3409.When Conduct of Officer May Not Be Attributed to
If, while acting for a law enforcement purpose, an officer [or (his/her)
agent] pretends to be an accomplice of a defendant, then no act done by
the officer [or agent] may be attributed to the defendant or held against
the defendant, unless the defendant, using (his/her) independent will,
directed the officer [or agent] to do the act.

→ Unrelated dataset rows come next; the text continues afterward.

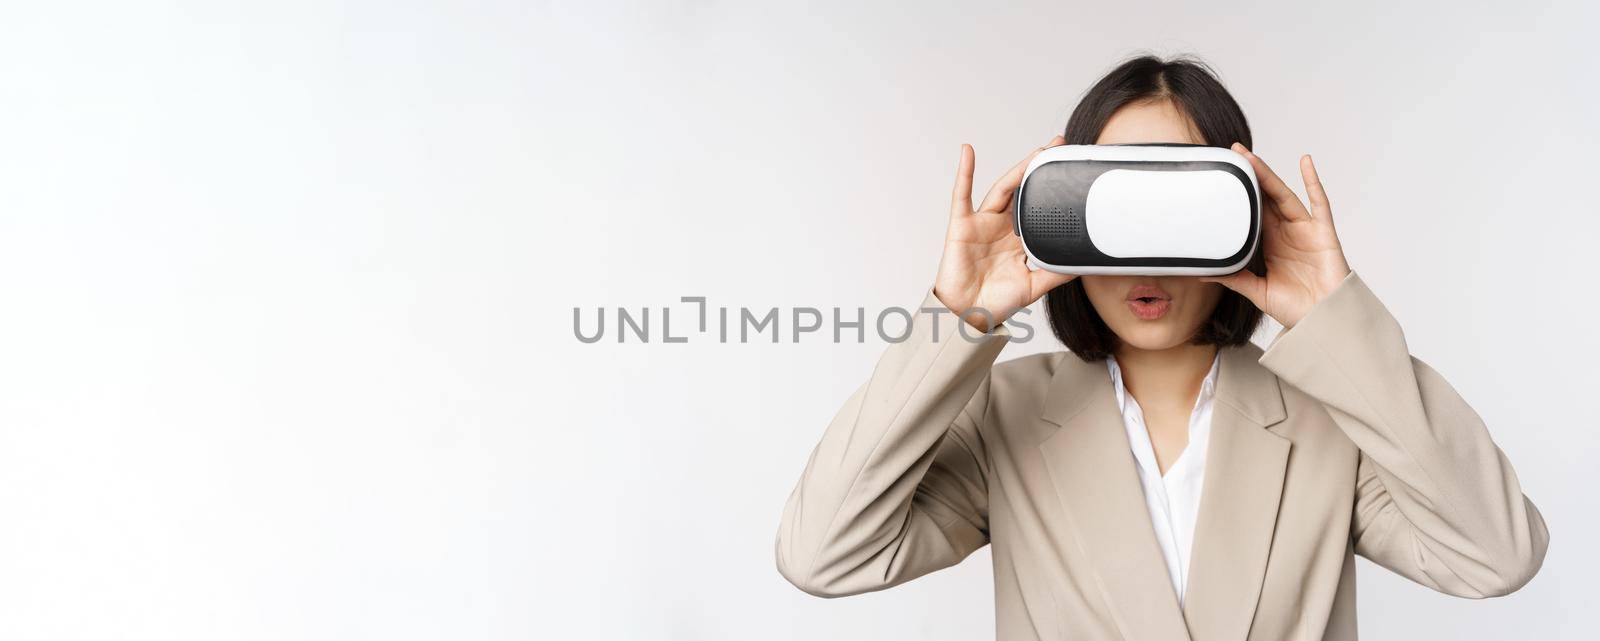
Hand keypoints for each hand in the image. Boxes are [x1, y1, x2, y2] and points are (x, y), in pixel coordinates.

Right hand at [934, 136, 1076, 331]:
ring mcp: (982, 222)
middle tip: (1059, 145)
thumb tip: (1084, 262)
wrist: (968, 315)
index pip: (1039, 206)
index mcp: (1019, 238)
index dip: (1052, 187)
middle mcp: (1002, 226)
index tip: (1070, 169)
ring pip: (1002, 188)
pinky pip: (961, 194)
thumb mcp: (1035, 286)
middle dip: (1039, 166)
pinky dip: (964, 172)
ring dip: (1019, 167)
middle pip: (1023, 189)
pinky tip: (968, 152)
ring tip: (1037, 150)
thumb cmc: (996, 302)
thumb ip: (1057, 272)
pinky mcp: (962, 224)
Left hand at [1200, 144, 1351, 328]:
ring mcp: (1306, 230)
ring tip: (1251, 156)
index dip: (1239, 193)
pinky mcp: (1324, 233)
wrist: (1321, 321)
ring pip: (1284, 195)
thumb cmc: (1293, 307)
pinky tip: (1305, 162)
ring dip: (1268, 175)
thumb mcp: (1255, 290)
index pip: (1251, 211)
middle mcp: (1286, 232)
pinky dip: (1313, 181)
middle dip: (1250, 175)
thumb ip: (1232, 278)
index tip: (1223, 175)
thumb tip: (1201, 272)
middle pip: (1265, 197)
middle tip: (1232, 152)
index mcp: (1269, 243)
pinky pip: (1319, 203)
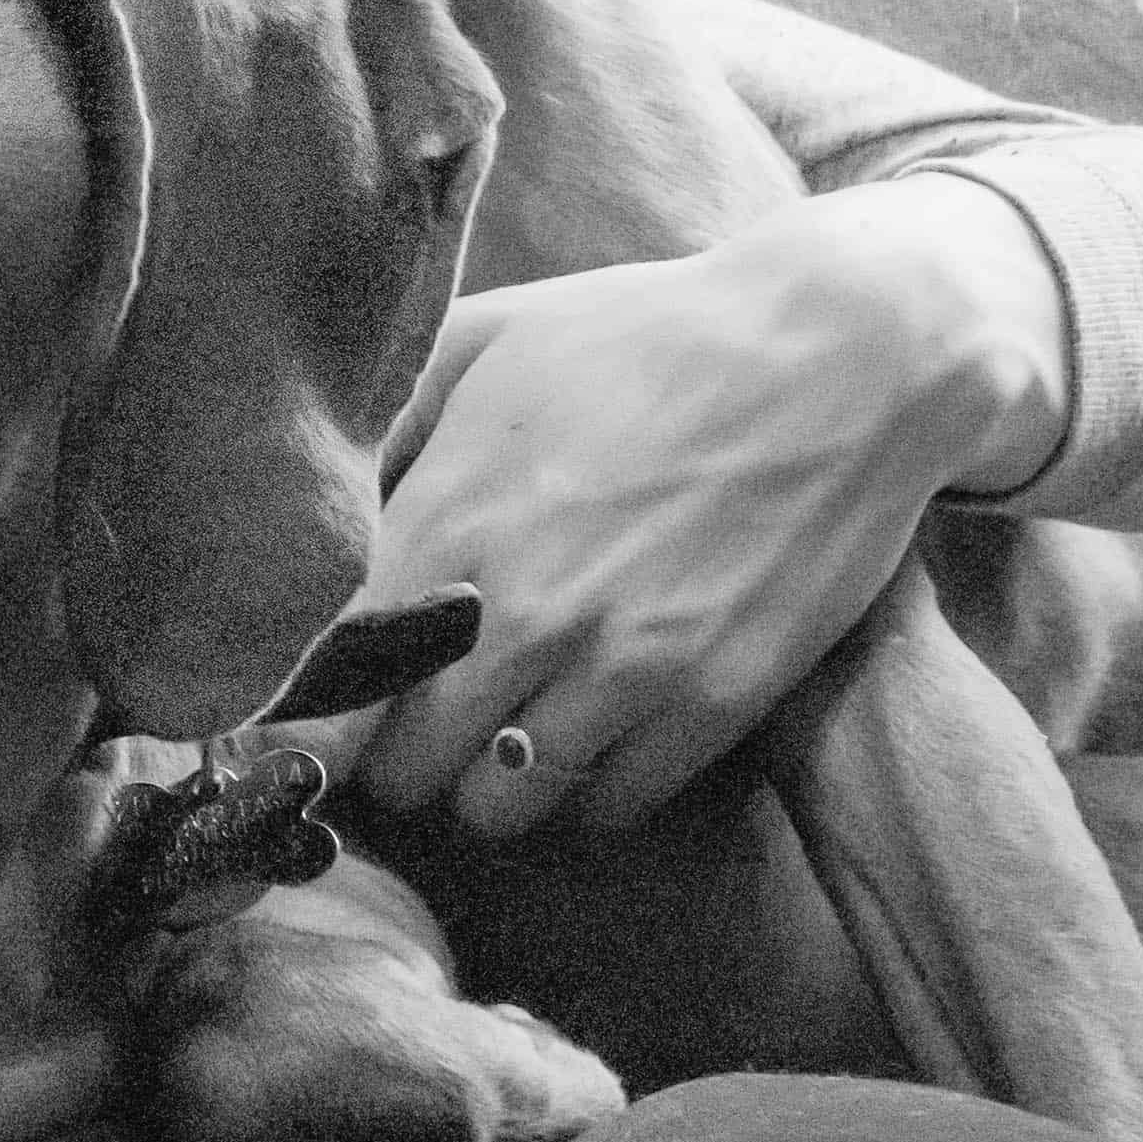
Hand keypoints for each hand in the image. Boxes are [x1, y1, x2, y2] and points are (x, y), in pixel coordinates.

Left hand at [345, 182, 1060, 840]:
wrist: (843, 355)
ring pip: (501, 803)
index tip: (298, 729)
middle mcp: (525, 610)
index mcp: (448, 521)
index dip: (302, 722)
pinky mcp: (717, 698)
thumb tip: (309, 501)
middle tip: (404, 729)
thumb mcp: (485, 338)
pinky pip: (613, 804)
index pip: (326, 683)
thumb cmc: (646, 336)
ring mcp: (626, 664)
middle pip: (404, 764)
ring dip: (484, 784)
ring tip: (491, 739)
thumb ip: (384, 423)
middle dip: (390, 756)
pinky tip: (585, 734)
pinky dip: (586, 789)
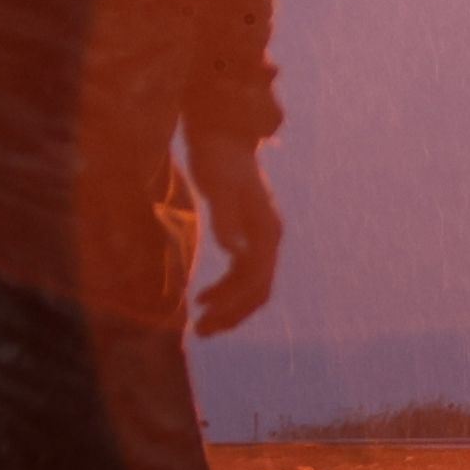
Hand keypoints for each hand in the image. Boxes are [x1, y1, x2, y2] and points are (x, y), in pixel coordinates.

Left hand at [189, 135, 285, 335]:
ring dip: (229, 307)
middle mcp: (270, 238)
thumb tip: (235, 251)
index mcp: (267, 231)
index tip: (202, 317)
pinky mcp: (249, 236)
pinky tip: (202, 297)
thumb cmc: (219, 160)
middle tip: (201, 332)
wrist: (223, 137)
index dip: (231, 303)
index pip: (256, 280)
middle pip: (259, 290)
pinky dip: (226, 290)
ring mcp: (261, 238)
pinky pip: (244, 274)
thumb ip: (226, 219)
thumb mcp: (219, 187)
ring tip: (200, 323)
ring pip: (253, 286)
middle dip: (232, 314)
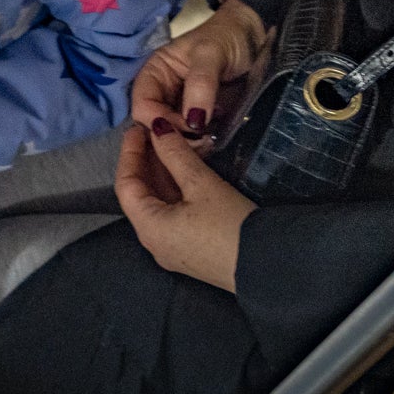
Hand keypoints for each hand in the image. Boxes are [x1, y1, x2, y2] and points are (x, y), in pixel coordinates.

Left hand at [115, 119, 255, 291]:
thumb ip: (176, 154)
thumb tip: (156, 128)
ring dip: (162, 174)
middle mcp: (154, 241)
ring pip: (158, 203)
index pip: (126, 185)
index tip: (138, 128)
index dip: (130, 153)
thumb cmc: (230, 225)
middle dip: (146, 161)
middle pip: (140, 195)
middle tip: (155, 132)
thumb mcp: (202, 185)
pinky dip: (174, 189)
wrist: (268, 266)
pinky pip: (172, 214)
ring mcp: (172, 248)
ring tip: (171, 143)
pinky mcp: (190, 250)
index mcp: (149, 228)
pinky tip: (185, 169)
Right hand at [131, 0, 269, 142]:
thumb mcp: (212, 53)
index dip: (158, 120)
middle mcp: (163, 93)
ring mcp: (181, 109)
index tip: (187, 127)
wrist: (256, 39)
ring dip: (186, 145)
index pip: (142, 104)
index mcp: (155, 72)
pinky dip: (198, 145)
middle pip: (154, 126)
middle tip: (200, 141)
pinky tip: (213, 143)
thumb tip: (193, 122)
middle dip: (172, 138)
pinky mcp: (200, 121)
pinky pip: (191, 139)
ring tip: (209, 142)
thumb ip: (201, 83)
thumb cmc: (228, 38)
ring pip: (171, 136)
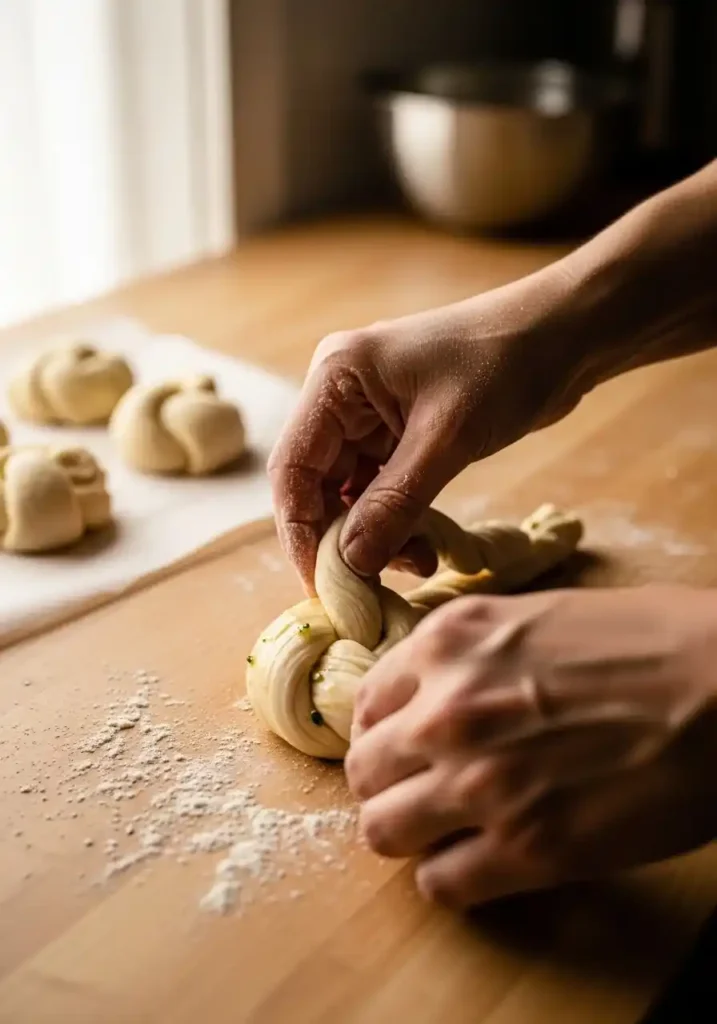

[As used in this instruction, an agent is a person who does something at
the request, suggestion, or direction of an officer. It is not necessary that
the agent know the officer’s true identity, or that the agent realize that
he or she is acting as an agent.]
New January 2006
Give this instruction on request if supported by the evidence. (People v. Goldberg
(1957) 152 Cal.App.2d 562 [314 P.2d 151]; People v. Lanzit (1925) 70 Cal.App.
498, 509 [233 P. 816].)
• Case Law. People v. Goldberg (1957) 152 Cal.App.2d 562 [314 P.2d 151];
People v. Lanzit (1925) 70 Cal.App. 498, 509 [233 P. 816].
• Agent Deﬁned. People v. McIntire (1979) 23 Cal.3d 742, 748 [153 Cal.Rptr.
237, 591 P.2d 527].
3 Millman, Sevilla & Tarlow, California Criminal Defense Practice, Ch. 73,
Defenses and Justiﬁcations, § 73.08 (Matthew Bender).